Unità di Crisi serve a raccogliere queste storie, perché quando l’allarme Covid-19 rientrerà e faremo i conti realmente con i danni economici di questa pandemia, non vogliamo che siano i soliti a pagarne il prezzo. Perché la crisi globale del 2008 ci ha insegnato che il sistema capitalistico contemporaneo sfrutta ogni stato di eccezione e ne ha fatto anzi un fattore strutturale ed endemico. E’ un modello economico che, anche grazie alla paura, anestetizza il dissenso e cannibalizza ogni possibile via di fuga. A farne le spese non sono più soltanto le fasce di popolazione deboli e marginalizzate o i popoli più economicamente esposti sul piano globale, ma anche tantissime persone nel cuore della ricca Europa. Questa crisi ce lo ha ricordato ancora una volta.

Cerchiamo di non dimenticarlo quanto torneremo alla “normalità”. Iniziamo fin da subito a ridefinire dal basso un orizzonte comune di partecipazione, a partire dalle condizioni materiali delle persone, traendo spunto ed ispirazione dalle loro storie e dalle loro esperienze. Cerchiamo di individuare quei nessi che ci legano per provare a tracciare un percorso di emancipazione trasversale, attraverso conflitto, solidarietà, mutualismo, senso civico e cooperazione sociale.

GigaWorkers


Why Crisis Unit

In these times of pandemic and health emergency, caused by the danger of contagion from Covid-19, what we could not help but notice is how a phenomenon that in certain aspects can be considered extraordinary (certainly not its pandemic spread, nor its impact on the lives of women workers and precarious workers), brings to light all the contradictions (both in terms of structural deficiencies and inadequacy) inherent to the economic model that is continuously represented as the only one imaginable and concretely possible.
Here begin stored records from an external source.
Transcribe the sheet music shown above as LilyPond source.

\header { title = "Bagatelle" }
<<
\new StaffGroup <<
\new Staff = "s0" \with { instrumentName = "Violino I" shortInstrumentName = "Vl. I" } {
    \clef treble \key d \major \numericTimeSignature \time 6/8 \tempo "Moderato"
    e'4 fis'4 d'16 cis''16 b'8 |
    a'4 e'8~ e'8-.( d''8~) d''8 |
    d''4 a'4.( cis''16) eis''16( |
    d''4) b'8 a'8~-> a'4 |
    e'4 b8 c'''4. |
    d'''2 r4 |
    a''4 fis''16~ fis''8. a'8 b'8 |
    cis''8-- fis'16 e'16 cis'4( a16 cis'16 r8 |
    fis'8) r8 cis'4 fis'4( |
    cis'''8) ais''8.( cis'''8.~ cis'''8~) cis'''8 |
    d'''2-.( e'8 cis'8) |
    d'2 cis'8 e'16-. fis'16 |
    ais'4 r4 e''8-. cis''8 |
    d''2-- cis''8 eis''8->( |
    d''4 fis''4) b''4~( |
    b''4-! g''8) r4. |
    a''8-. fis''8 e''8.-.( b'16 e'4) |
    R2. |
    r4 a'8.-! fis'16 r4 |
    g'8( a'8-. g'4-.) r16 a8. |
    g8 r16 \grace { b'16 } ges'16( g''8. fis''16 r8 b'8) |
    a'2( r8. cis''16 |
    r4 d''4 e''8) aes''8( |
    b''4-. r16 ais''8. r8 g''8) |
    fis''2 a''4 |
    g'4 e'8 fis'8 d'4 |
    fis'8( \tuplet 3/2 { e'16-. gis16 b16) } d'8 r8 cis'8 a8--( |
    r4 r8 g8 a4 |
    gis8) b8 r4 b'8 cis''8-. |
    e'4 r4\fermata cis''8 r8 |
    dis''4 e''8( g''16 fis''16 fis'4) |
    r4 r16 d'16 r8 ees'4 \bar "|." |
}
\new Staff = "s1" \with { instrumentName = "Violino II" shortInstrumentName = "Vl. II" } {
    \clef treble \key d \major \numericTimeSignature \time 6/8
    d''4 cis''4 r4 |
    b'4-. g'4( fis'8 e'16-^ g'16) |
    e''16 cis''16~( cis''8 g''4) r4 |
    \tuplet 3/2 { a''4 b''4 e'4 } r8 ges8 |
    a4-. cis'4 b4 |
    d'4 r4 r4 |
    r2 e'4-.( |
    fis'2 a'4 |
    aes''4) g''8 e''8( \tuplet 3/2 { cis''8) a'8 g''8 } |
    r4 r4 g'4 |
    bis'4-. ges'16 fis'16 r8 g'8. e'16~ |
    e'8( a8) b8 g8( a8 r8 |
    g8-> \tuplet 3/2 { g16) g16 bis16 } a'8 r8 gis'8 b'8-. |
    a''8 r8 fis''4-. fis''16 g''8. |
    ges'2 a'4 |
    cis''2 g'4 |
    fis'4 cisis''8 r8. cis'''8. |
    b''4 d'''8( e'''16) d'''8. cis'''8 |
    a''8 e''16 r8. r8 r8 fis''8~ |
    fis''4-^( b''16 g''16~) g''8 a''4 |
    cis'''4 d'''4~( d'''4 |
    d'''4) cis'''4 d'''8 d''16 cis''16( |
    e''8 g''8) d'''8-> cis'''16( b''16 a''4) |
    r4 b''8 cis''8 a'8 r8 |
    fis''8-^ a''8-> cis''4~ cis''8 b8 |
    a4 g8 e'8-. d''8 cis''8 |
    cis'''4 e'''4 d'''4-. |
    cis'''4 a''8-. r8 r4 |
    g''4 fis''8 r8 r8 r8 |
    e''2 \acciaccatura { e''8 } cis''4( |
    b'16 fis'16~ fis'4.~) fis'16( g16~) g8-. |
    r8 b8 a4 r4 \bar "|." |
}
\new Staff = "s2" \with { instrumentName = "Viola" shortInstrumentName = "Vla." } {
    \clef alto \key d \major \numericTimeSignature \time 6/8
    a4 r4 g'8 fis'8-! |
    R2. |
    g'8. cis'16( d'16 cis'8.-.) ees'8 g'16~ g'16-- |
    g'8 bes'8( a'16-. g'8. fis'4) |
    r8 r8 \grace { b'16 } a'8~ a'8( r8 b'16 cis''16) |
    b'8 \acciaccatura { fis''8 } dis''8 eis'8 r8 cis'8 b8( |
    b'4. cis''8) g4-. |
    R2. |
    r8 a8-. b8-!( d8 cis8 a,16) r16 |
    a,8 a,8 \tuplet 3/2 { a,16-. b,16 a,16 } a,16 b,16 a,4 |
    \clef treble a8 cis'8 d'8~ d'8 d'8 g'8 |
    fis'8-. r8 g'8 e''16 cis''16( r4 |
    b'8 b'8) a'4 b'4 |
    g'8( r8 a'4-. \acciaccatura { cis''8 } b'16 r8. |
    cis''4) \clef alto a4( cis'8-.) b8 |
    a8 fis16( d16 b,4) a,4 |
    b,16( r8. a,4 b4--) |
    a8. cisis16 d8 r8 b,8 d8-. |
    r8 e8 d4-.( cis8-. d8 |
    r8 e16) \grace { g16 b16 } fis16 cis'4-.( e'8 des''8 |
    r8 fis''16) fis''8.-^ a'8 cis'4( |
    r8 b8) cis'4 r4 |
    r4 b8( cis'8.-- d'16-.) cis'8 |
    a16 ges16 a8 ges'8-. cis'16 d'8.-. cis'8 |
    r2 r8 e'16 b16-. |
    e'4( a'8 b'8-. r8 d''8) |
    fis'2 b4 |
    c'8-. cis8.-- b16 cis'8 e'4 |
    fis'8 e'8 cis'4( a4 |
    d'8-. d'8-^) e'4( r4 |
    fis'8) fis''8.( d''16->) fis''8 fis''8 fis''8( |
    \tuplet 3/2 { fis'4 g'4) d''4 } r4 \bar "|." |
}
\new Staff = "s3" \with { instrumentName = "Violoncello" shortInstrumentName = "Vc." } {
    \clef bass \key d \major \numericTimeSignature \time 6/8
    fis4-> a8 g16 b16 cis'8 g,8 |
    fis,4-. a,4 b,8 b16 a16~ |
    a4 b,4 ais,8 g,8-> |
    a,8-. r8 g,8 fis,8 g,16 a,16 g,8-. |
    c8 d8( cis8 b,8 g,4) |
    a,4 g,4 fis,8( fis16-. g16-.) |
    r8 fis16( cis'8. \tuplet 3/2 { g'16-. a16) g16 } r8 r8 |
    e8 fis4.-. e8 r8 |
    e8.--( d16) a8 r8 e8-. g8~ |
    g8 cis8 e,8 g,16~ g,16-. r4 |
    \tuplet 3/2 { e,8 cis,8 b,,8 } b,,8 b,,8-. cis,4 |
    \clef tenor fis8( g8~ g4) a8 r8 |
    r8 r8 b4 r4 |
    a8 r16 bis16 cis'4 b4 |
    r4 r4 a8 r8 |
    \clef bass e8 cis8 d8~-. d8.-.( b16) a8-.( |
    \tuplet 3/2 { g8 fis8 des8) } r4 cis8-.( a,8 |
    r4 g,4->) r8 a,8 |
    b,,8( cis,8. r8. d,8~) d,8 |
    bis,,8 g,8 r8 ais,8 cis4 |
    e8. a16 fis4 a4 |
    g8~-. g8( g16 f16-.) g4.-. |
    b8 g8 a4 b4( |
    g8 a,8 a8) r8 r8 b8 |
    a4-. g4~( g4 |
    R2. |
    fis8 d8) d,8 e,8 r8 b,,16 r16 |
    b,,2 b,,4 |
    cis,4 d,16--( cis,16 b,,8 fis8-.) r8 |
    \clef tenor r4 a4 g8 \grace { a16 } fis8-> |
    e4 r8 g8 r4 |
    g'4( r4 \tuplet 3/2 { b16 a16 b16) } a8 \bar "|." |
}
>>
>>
In reality, for at least twenty years each of us has been living in a constant “state of crisis” that has progressively swallowed up rights and freedoms that we considered inalienable: the right to work, the right to health and freedom of movement (of human beings). 

For this reason, the consequences of the health emergency should not be considered exceptional (except for the dramatically increasing number of victims, which to date amounts to five thousand people, just over three months after the beginning of the pandemic) because, after all, this is the umpteenth season of the television series “State of Crisis”.

Companies are externalising on to workers the drop in revenues they are experiencing by improvising a request to work from “remote” (not considering the increase in care work for those who have children or elderly parents), to take vacations and unpaid leave, while waiting for the community to take care of themselves through the social shock absorbers in derogation. Free lance, independent and atypical workers are immediately deprived of their income and if they can work, as riders in the delivery industry, they risk their health for a few crumbs. Public health is called to take charge of the whole emergency, after years of cuts and drastic restructuring, asking workers (doctors and nurses) to take very long shifts, putting their lives at risk.

Crisis Unit serves to collect these stories, because when the Covid-19 emergency ceases and we go back to normal we will be confronted with the economic damage of this pandemic, and we do not want these workers to be the ones who pay the price. Because the global crisis of 2008 has taught us that the contemporary capitalist system exploits every state of exception and has even made it a structural and endemic factor. It is an economic model which, also thanks to fear, anaesthetises dissent and cannibalises every possible escape route. It is no longer only the weak and marginalised population groups or the most economically exposed people on a global scale who suffer, but also a great deal of people in the heart of rich Europe. This crisis is a reminder of this injustice us once again.

Let us not forget that when we go back to ‘normal’. Let us start right now to redefine a common horizon of participation from below, starting from the material conditions of people, drawing inspiration and inspiration from their stories and experiences. We try to identify those links that bind us to try to trace a path of transversal emancipation, through conflict, solidarity, mutualism, civic sense and social cooperation.